Wilcox Development Solutions Blog

On Unit Testing

September 28, 2005

Over the last few days there’s been a firestorm about unit testing. Some folks dislike it (Will Shipley), and some who think the other way.

Here’s my take: you need both unit testing and a QA suite to get your application past the “QA” cycle of software development. There are some extremes (frameworks or component code on one extreme, and code that is mostly interface - or that just drives other apps - on the other), but most apps need both. Here are my views on the whole thing… First, unit testing. I use unit testing when I’m designing a complex system. A system that I might not be able to get my head around in one sitting. For example, I wrote a bunch of unit tests for a datetime class I wrote that used 10.3’s new Time APIs to implement timezone stuff. Found an bug in Apple’s code too (radr://problem/3770859). Even though my class is a relatively thin interface over these APIs, I wrote about 1,000 lines of unit tests. Date/time stuff is so complex, and testing different date/time settings so hard (imagine 20 trips to the date/time control panel…), I thought it would be good to know that my code was passing correct stuff to Apple’s APIs, and getting what I expected back. (Proving that my wrapper code is sane, Apple’s code is sane, and that my understanding of the documentation is sane.)

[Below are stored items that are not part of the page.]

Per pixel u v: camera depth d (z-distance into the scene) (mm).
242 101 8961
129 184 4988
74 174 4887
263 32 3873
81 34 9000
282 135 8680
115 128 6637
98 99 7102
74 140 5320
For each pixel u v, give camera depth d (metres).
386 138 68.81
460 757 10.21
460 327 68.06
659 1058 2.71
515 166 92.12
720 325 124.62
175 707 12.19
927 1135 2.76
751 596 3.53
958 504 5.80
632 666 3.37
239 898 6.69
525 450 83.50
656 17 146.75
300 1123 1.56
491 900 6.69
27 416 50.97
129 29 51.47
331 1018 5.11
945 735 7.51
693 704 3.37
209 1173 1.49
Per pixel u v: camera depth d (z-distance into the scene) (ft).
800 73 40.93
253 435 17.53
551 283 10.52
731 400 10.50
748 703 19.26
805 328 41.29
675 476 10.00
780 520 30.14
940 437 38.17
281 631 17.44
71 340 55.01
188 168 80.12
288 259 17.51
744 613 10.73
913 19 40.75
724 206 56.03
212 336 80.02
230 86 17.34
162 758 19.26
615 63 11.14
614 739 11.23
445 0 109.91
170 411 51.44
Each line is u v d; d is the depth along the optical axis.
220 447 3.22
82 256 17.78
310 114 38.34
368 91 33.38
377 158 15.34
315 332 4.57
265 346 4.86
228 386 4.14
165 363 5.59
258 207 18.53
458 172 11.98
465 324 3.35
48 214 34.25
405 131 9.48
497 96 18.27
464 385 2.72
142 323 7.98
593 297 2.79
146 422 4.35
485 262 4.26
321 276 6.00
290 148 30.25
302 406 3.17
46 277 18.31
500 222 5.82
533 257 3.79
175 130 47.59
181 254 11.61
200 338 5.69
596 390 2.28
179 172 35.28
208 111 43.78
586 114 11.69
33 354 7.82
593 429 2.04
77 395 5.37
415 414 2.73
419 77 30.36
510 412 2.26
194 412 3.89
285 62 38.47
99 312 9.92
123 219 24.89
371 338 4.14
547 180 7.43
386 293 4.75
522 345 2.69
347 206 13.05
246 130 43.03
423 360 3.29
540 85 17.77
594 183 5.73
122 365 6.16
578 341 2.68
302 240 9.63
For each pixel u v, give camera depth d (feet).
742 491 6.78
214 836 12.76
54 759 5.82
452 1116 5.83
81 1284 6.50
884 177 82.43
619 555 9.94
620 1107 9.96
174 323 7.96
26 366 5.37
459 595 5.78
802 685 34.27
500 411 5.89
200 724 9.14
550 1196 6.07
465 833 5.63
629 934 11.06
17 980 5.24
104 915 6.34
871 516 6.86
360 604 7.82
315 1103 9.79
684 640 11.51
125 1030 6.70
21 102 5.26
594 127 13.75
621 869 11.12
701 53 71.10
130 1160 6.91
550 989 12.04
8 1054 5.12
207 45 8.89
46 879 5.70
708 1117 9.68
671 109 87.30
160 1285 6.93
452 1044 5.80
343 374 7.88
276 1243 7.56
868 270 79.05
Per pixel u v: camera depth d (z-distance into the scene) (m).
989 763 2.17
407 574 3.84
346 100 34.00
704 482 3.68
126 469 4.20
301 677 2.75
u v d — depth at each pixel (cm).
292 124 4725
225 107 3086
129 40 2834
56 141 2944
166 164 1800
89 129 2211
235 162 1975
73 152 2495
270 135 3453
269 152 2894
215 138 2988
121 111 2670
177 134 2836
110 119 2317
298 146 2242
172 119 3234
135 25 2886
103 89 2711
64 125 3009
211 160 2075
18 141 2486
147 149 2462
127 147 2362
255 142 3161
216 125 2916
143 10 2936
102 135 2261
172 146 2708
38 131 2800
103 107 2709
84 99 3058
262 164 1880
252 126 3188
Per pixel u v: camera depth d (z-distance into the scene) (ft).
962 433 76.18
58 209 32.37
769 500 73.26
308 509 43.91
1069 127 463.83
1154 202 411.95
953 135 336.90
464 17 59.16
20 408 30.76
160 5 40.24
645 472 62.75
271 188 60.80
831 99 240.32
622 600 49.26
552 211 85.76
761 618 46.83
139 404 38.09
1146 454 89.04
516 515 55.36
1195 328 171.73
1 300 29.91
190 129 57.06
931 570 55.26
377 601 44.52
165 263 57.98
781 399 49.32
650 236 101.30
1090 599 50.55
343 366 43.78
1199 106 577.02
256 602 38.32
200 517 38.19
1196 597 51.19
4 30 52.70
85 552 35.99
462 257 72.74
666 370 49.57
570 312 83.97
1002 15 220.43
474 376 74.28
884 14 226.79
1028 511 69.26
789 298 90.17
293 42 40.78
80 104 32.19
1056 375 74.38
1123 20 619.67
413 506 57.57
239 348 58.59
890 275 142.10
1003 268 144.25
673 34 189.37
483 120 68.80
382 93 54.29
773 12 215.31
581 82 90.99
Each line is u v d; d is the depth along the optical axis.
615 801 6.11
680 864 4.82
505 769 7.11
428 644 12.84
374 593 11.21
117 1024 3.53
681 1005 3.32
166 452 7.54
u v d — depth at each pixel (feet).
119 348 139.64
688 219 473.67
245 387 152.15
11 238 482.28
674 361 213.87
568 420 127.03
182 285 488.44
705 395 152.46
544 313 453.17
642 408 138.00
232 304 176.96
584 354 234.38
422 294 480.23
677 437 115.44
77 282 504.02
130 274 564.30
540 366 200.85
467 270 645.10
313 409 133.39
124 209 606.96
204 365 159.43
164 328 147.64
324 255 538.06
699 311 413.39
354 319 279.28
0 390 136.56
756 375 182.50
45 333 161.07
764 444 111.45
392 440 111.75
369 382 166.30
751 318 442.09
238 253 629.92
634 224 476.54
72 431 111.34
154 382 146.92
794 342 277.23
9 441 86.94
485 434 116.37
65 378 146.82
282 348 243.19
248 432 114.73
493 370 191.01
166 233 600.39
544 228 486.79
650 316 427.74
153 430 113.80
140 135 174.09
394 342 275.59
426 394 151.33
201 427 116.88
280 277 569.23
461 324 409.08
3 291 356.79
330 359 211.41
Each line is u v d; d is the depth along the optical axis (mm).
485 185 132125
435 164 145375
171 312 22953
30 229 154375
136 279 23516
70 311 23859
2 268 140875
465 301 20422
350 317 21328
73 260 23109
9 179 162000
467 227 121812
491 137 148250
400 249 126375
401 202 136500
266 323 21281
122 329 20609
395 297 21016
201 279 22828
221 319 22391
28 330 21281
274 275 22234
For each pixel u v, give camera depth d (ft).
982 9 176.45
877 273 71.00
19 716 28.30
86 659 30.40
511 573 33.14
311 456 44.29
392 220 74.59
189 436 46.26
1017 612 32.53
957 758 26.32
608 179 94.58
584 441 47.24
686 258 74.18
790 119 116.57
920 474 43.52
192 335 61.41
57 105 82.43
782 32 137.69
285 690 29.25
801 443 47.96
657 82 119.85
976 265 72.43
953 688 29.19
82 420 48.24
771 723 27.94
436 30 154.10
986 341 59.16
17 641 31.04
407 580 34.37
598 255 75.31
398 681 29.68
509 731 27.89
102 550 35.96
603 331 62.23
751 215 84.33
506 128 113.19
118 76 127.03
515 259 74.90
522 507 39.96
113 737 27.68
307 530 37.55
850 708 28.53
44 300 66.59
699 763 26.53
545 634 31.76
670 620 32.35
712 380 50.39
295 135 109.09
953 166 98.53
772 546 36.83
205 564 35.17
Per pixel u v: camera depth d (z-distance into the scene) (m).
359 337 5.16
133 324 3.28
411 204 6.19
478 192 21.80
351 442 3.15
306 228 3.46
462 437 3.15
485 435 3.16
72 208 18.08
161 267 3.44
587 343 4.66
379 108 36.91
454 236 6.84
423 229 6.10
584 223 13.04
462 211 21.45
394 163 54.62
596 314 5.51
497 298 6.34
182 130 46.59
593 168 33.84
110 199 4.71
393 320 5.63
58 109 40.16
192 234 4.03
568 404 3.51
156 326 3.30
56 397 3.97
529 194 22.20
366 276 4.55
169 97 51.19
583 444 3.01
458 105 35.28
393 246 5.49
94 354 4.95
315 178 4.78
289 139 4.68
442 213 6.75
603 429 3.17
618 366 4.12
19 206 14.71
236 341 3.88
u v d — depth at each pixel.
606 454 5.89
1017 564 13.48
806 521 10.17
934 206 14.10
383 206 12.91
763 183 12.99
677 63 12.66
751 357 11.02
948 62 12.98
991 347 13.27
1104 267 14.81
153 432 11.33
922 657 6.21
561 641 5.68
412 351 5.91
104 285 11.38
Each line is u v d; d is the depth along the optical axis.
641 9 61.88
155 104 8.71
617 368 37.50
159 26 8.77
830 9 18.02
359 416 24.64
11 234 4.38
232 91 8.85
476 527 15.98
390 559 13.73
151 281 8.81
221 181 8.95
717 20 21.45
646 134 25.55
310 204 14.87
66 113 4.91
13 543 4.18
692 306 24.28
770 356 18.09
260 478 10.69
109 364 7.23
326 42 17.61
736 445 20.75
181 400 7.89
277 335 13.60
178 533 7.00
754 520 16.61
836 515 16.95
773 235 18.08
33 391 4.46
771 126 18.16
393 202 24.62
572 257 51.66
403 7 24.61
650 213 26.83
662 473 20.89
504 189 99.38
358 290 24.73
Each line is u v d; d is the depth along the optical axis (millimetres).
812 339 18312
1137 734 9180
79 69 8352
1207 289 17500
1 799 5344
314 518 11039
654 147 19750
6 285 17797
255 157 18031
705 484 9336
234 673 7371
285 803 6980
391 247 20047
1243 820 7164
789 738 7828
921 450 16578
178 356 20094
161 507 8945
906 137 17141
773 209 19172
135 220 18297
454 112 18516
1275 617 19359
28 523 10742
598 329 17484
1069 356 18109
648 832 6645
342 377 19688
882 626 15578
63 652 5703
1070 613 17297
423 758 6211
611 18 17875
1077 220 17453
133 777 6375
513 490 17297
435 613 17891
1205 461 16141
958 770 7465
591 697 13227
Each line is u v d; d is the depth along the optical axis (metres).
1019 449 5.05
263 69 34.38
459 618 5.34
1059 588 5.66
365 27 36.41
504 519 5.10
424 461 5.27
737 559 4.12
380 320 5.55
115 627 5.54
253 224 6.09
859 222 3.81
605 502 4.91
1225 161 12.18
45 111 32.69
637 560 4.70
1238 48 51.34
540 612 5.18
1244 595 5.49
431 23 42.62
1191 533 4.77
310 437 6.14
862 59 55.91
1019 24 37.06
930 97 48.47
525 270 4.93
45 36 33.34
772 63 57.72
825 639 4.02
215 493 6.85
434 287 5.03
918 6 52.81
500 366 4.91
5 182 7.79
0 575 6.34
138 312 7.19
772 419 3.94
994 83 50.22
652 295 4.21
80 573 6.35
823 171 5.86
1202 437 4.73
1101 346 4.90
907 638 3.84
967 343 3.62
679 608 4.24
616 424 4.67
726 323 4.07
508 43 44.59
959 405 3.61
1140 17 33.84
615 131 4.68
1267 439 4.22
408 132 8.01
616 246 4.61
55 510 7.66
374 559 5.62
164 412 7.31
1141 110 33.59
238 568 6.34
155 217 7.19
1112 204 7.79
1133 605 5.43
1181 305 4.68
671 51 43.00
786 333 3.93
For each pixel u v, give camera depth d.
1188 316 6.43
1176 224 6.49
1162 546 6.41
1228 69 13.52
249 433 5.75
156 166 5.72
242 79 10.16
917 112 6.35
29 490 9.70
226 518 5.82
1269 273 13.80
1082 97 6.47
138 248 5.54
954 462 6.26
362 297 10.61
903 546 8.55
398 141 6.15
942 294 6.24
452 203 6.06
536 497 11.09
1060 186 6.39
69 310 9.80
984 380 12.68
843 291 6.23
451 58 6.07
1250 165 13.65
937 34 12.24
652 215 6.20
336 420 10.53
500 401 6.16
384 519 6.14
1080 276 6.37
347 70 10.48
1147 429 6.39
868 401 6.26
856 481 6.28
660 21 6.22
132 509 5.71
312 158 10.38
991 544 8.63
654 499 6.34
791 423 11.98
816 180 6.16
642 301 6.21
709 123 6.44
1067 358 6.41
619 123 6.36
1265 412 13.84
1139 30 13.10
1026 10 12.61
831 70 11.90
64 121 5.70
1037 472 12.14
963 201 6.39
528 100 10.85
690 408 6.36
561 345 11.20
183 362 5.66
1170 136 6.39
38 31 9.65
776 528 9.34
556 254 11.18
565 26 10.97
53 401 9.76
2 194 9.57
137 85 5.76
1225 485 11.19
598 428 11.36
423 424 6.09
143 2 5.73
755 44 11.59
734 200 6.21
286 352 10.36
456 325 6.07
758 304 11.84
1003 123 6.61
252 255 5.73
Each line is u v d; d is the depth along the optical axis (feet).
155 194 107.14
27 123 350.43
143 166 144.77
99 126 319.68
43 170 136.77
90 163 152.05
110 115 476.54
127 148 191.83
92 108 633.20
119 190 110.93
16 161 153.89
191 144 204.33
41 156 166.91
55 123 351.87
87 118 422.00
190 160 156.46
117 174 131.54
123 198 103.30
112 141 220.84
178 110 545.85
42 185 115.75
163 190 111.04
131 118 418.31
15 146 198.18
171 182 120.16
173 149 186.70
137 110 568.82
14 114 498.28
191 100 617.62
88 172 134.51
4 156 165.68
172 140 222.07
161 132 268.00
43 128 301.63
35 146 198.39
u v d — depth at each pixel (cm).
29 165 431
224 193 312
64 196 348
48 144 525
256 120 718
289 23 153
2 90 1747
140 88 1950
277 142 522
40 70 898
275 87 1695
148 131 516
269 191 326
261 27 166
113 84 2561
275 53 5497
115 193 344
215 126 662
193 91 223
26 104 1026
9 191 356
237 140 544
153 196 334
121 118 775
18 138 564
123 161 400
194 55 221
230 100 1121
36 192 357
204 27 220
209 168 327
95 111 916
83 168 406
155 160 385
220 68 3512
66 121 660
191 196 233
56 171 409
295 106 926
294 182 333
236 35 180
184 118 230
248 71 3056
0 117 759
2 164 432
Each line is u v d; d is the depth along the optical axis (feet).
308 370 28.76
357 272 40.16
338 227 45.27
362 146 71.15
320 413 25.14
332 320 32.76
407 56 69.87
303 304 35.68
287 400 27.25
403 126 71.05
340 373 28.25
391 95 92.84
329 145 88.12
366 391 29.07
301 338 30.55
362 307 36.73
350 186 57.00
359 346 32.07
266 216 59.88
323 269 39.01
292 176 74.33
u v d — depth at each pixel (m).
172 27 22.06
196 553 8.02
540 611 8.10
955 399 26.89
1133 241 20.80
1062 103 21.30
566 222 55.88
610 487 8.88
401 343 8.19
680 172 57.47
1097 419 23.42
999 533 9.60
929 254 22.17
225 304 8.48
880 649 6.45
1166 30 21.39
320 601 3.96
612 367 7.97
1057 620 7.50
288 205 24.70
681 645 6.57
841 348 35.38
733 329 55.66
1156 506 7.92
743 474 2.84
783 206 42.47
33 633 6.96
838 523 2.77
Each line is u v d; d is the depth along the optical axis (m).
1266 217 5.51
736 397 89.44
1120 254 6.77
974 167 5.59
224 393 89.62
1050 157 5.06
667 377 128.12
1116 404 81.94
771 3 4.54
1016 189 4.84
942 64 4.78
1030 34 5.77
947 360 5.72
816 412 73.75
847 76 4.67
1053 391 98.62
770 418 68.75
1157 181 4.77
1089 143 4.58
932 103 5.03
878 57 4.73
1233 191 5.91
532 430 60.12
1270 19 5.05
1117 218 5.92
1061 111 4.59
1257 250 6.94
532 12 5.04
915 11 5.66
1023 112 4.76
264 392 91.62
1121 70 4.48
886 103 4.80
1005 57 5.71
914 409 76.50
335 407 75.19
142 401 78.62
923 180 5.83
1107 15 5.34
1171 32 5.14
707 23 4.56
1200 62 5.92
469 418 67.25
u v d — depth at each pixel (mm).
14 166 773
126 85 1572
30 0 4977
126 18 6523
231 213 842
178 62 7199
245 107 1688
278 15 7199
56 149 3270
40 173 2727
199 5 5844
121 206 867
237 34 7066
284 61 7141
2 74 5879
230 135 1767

I also understand that you can’t unit test everything, ala GUI stuff. I once spent a summer writing VirtualUser tests - press this button, check to see that this dialog box came up, etc. Very hard to unit test that stuff - even if you wedge tests into your controller classes, you can’t be certain that the dialog box will actually appear. “Oh, I would have put up a dialog box here” isn’t the complete test - maybe you forgot to include a critical DLOG resource, or couldn’t find the proper nib to load.

So you also need user testing. A user (automated or not) needs to sit down in front of your software and try to break it. For Helix Maintenance Manager we have a set of tests that we run in addition to the unit testing performed. We have a slick system that moves test documents in and out of the system, asking the tester if specific things happened, keeping track of the failures. Hard to unit test View level stuff, you have to just run your program and see what happens.

There’s also beta testing, throwing your code our to a small community and seeing how well it flies. This often finds up major bugs, because users will use your software in New And Different (and, sometimes, Odd) ways.